When duplicating the records beneath this instruction, omit every picture and keep all else exact.

==== Provided data

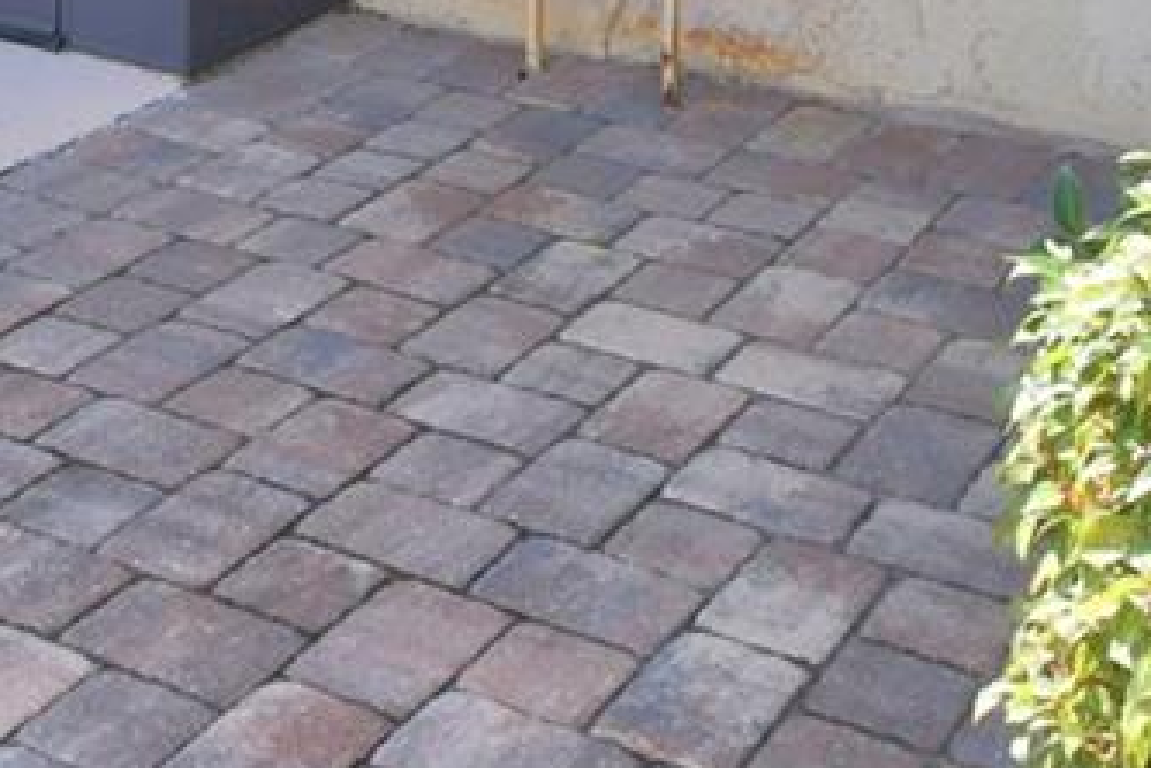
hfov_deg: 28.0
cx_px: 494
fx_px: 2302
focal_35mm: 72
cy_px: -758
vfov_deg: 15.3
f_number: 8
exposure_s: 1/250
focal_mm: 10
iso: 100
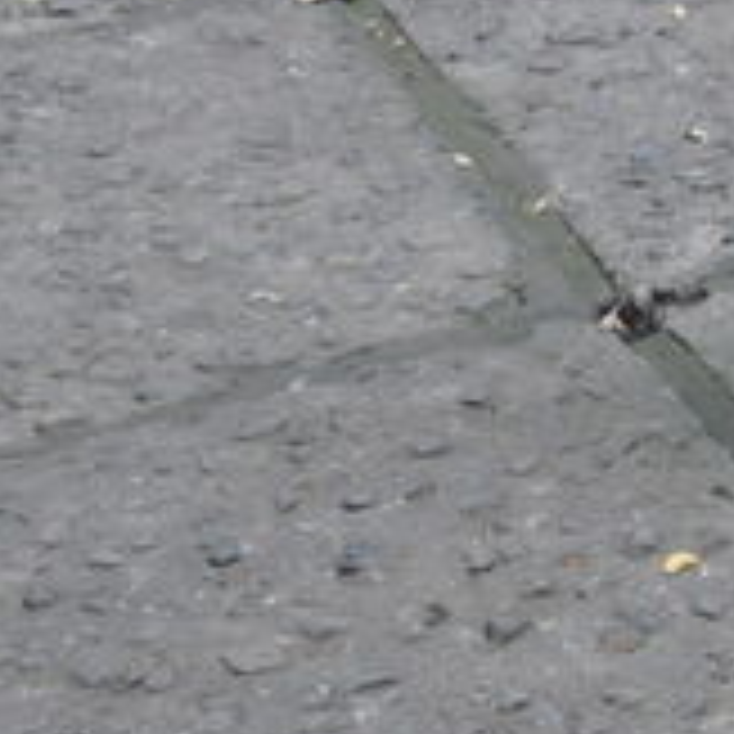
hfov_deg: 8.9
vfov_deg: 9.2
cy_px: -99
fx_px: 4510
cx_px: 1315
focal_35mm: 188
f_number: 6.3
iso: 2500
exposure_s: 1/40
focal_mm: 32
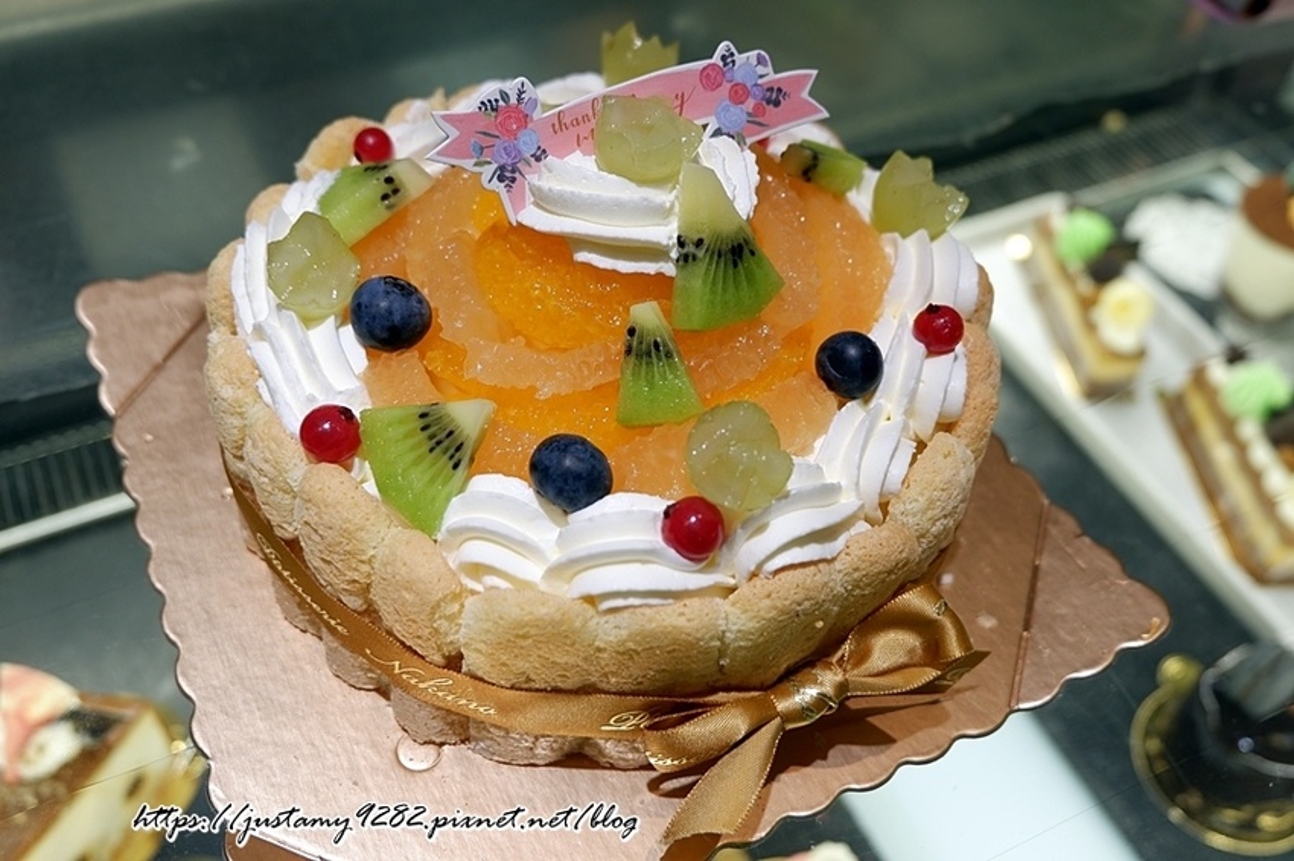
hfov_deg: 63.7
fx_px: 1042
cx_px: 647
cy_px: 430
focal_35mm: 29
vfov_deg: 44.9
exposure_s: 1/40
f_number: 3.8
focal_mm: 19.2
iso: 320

========

Your response –
hfov_deg: 28.0
cx_px: 494
fx_px: 2302
focal_35mm: 72
cy_px: -758
vfov_deg: 15.3
f_number: 8
exposure_s: 1/250
focal_mm: 10
iso: 100
hfov_deg: 8.9
vfov_deg: 9.2
cy_px: -99
fx_px: 4510
cx_px: 1315
focal_35mm: 188
f_number: 6.3
iso: 2500
exposure_s: 1/40
focal_mm: 32
hfov_deg: 63.7
fx_px: 1042
cx_px: 647
cy_px: 430
focal_35mm: 29
vfov_deg: 44.9
exposure_s: 1/40
f_number: 3.8
focal_mm: 19.2
iso: 320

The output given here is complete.